Task to carry out:
Everything in the data below is left aside except the lines from the one containing "教育费附加, 正餐服务: 58 -> 67.6" through the one containing "增值税, 其他食品零售: 1500 -> 1600"; repeat those exactly.
(The records)
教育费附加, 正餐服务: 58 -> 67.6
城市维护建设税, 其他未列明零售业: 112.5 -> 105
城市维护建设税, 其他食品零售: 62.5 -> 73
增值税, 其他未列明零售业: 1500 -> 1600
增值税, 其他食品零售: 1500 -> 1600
(End The records)
(The records)
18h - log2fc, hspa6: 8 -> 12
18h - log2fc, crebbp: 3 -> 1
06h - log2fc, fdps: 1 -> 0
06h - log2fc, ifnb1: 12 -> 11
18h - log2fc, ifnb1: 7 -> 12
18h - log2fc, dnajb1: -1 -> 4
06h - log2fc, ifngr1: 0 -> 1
(End The records)
(The records)
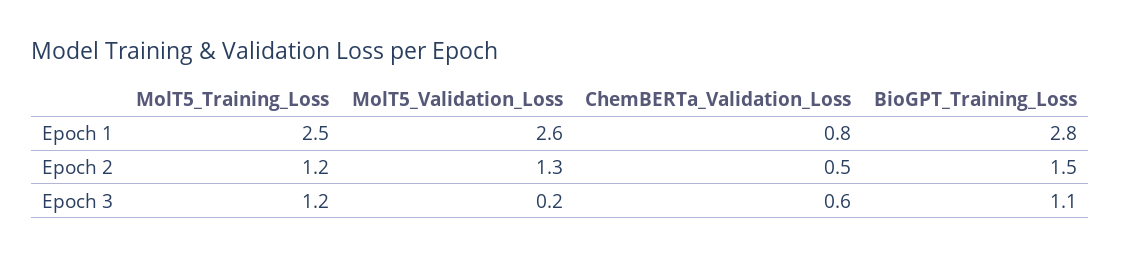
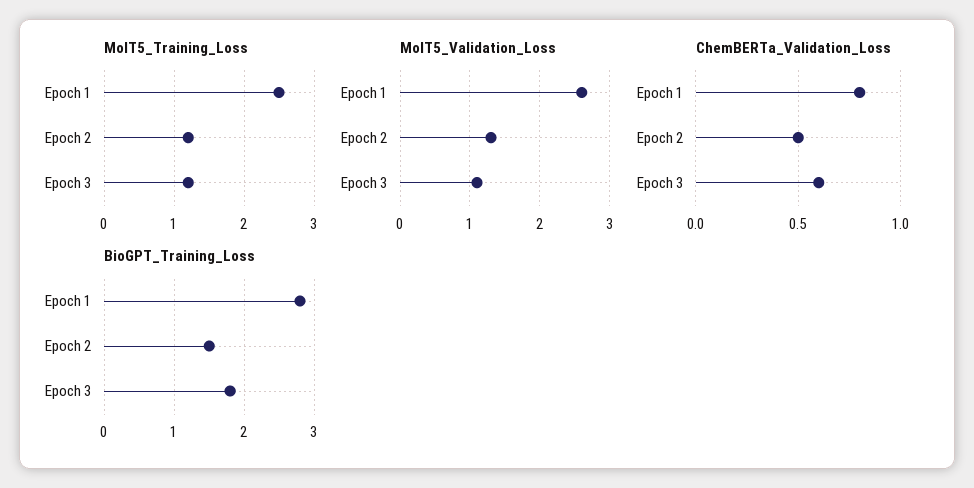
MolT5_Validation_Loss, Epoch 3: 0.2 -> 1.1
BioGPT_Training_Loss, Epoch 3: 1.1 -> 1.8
(End The records)
Result for this task:
教育费附加, 正餐服务: 58 -> 67.6
城市维护建设税, 其他未列明零售业: 112.5 -> 105
城市维护建设税, 其他食品零售: 62.5 -> 73
增值税, 其他未列明零售业: 1500 -> 1600
增值税, 其他食品零售: 1500 -> 1600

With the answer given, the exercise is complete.